We would like users to be able to set schema on a Table as one of the table's properties. This is a read-time schema that will enable ad-hoc sql queries through Hive, as well as reading/writing to/from tables with higher level objects than byte arrays.
There is some overlap with the schema work being done for streams, as the concept is similar.
We can do this in phases.
Phase1 is entirely internal, where we add schema as a property of each table without letting users set it. The default schema for a table is a record of 2 fields: row as a byte array and columns as a Map<byte, byte>. This will require:
1. An internal Schema object to Hive schema converter
2. StorageHandler, SerDe, InputFormat and RecordReader for reading from tables using Hive, and OutputFormat for writing into tables using Hive.
3. Creating external hive tables for each core table dataset on creation of table dataset.
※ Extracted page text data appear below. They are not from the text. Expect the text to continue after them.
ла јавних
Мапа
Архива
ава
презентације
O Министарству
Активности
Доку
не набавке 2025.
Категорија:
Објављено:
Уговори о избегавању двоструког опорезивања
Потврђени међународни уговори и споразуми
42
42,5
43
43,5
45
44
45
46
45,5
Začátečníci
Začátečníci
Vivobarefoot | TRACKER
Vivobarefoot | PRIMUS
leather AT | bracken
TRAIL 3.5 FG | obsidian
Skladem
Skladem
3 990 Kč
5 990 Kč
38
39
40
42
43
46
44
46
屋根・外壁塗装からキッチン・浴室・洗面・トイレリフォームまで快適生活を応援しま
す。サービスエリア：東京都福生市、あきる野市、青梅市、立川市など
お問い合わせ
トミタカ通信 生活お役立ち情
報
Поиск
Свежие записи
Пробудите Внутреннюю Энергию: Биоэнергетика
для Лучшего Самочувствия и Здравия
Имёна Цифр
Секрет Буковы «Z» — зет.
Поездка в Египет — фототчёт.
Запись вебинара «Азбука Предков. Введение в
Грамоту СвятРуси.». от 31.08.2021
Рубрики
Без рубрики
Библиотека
Phase2 is where we expose schema for ad-hoc queries and let users set schema on a Table through a RESTful endpoint. This will require:
1. Format for writing to and reading from tables. This determines how lists, maps, and records are stored in a table. For example, one way is to store a record is to serialize the entire object and stored it in a single column. Another way is to store each field of a record in a separate column.
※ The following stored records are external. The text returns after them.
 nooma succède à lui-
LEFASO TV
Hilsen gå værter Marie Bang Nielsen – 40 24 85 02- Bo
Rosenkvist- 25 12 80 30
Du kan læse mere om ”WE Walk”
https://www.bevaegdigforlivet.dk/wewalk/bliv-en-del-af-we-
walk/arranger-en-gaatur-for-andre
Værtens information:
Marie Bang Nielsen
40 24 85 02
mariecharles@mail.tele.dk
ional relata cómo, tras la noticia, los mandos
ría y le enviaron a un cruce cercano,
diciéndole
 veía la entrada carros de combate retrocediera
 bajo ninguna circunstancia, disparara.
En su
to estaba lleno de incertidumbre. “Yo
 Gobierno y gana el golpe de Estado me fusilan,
2. Some sort of object (Record? StructuredRecord?) to represent a record when we perform deserialization, and a way to take a schema, table, and format and deserialize rows into records.
3. RESTful API for setting schema on a table
- what happens to running queries when schema is changed?
- do we allow setting multiple schemas on the same table to create different views on the table?
Phase3 is where we expose schema programmatically, allowing users to set a schema on a table in their code and interact with it through higher level abstractions. For example, instead of writing bytes, they can write an object. Instead of reading bytes, they can read an object. This will likely be part of a later release.